**** Data provided ****

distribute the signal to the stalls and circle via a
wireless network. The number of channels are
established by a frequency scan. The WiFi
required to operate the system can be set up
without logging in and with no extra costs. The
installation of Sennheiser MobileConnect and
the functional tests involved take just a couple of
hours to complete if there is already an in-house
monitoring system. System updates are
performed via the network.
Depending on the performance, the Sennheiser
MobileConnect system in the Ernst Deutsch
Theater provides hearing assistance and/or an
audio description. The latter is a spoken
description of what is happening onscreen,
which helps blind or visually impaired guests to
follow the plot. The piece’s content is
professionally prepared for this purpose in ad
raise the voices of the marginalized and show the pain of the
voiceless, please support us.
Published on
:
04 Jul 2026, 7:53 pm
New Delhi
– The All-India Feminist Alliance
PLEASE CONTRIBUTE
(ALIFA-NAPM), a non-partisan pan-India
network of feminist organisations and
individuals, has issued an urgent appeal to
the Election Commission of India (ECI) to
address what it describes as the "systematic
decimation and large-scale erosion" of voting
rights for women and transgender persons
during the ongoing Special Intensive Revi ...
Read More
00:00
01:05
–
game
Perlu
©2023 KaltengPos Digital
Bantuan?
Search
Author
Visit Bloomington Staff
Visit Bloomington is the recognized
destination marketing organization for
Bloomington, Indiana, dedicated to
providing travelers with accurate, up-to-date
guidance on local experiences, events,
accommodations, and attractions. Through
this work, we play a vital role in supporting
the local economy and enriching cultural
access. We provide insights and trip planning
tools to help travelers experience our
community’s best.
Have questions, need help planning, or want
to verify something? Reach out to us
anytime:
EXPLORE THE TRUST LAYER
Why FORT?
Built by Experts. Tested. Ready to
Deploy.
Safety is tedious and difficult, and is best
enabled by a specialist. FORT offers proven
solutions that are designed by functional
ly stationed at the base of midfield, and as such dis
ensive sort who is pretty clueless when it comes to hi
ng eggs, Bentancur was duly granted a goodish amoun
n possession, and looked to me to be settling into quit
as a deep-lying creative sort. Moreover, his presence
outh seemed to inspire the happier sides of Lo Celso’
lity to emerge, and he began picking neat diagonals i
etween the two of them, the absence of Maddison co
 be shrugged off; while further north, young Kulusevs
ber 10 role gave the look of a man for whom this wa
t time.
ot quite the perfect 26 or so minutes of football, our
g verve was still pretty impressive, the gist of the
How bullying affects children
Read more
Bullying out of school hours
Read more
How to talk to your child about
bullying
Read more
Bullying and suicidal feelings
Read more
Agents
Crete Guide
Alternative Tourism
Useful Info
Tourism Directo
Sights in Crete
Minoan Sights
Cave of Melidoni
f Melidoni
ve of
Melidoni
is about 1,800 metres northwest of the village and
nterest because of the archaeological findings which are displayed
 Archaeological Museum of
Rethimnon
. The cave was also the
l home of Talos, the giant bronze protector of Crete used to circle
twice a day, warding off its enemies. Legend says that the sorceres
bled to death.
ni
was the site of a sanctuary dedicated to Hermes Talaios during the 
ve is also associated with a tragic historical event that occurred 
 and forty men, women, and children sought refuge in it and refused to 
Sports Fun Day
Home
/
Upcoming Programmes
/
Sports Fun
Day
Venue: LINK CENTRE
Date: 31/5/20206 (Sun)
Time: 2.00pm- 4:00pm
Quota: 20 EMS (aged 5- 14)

****

§ Prompt: Find the lines in the entries above where "MobileConnect" occurs, and copy each of them.

§ Output of the task:
installation of Sennheiser MobileConnect and
MobileConnect system in the Ernst Deutsch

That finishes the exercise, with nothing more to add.